**What is required:** Can you copy every one of the entries below verbatim, keeping each character and line break unchanged?

**Record set:**
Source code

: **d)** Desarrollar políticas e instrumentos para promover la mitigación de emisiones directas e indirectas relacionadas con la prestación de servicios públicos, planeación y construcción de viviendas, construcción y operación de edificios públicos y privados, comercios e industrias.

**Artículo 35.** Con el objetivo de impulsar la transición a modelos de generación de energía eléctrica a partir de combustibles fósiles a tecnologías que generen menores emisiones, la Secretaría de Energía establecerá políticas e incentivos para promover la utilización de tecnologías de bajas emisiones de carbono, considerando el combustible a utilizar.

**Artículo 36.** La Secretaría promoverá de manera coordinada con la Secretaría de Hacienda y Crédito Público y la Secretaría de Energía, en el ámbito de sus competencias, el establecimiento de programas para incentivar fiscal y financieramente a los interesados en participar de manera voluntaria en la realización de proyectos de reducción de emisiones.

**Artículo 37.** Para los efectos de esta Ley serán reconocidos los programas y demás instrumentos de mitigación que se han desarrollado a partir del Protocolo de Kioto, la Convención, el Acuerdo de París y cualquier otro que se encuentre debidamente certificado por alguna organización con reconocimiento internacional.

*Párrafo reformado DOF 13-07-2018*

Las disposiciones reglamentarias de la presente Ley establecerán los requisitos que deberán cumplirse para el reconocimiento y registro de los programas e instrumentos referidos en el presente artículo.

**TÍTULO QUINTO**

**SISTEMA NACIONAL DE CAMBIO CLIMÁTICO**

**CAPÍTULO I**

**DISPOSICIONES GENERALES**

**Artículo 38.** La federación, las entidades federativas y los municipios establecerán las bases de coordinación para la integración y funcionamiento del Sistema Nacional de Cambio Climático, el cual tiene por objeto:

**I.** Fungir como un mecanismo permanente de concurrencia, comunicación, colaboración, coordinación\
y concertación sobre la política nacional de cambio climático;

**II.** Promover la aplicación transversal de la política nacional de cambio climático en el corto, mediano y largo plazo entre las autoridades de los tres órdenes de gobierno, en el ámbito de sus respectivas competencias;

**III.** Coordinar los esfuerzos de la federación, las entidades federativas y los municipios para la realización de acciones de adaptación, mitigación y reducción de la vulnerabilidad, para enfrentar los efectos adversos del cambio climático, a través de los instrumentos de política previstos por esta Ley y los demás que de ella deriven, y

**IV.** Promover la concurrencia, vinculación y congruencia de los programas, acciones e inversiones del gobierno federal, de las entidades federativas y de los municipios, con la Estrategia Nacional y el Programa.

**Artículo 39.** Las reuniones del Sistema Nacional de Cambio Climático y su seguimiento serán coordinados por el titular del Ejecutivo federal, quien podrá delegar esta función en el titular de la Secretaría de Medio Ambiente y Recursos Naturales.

**Result:**
Source code

: **d)** Desarrollar políticas e instrumentos para promover la mitigación de emisiones directas e indirectas relacionadas con la prestación de servicios públicos, planeación y construcción de viviendas, construcción y operación de edificios públicos y privados, comercios e industrias.

**Artículo 35.** Con el objetivo de impulsar la transición a modelos de generación de energía eléctrica a partir de combustibles fósiles a tecnologías que generen menores emisiones, la Secretaría de Energía establecerá políticas e incentivos para promover la utilización de tecnologías de bajas emisiones de carbono, considerando el combustible a utilizar.

**Artículo 36.** La Secretaría promoverá de manera coordinada con la Secretaría de Hacienda y Crédito Público y la Secretaría de Energía, en el ámbito de sus competencias, el establecimiento de programas para incentivar fiscal y financieramente a los interesados en participar de manera voluntaria en la realización de proyectos de reducción de emisiones.

**Artículo 37.** Para los efectos de esta Ley serán reconocidos los programas y demás instrumentos de mitigación que se han desarrollado a partir del Protocolo de Kioto, la Convención, el Acuerdo de París y cualquier otro que se encuentre debidamente certificado por alguna organización con reconocimiento internacional.

*Párrafo reformado DOF 13-07-2018*

Las disposiciones reglamentarias de la presente Ley establecerán los requisitos que deberán cumplirse para el reconocimiento y registro de los programas e instrumentos referidos en el presente artículo.

**TÍTULO QUINTO**

**SISTEMA NACIONAL DE CAMBIO CLIMÁTICO**

**CAPÍTULO I**

**DISPOSICIONES GENERALES**

**Artículo 38.** La federación, las entidades federativas y los municipios establecerán las bases de coordinación para la integración y funcionamiento del Sistema Nacional de Cambio Climático, el cual tiene por objeto:

**I.** Fungir como un mecanismo permanente de concurrencia, comunicación, colaboración, coordinación\
y concertación sobre la política nacional de cambio climático;

**II.** Promover la aplicación transversal de la política nacional de cambio climático en el corto, mediano y largo plazo entre las autoridades de los tres órdenes de gobierno, en el ámbito de sus respectivas competencias;

**III.** Coordinar los esfuerzos de la federación, las entidades federativas y los municipios para la realización de acciones de adaptación, mitigación y reducción de la vulnerabilidad, para enfrentar los efectos adversos del cambio climático, a través de los instrumentos de política previstos por esta Ley y los demás que de ella deriven, y

**IV.** Promover la concurrencia, vinculación y congruencia de los programas, acciones e inversiones del gobierno federal, de las entidades federativas y de los municipios, con la Estrategia Nacional y el Programa.

**Artículo 39.** Las reuniones del Sistema Nacional de Cambio Climático y su seguimiento serán coordinados por el titular del Ejecutivo federal, quien podrá delegar esta función en el titular de la Secretaría de Medio Ambiente y Recursos Naturales.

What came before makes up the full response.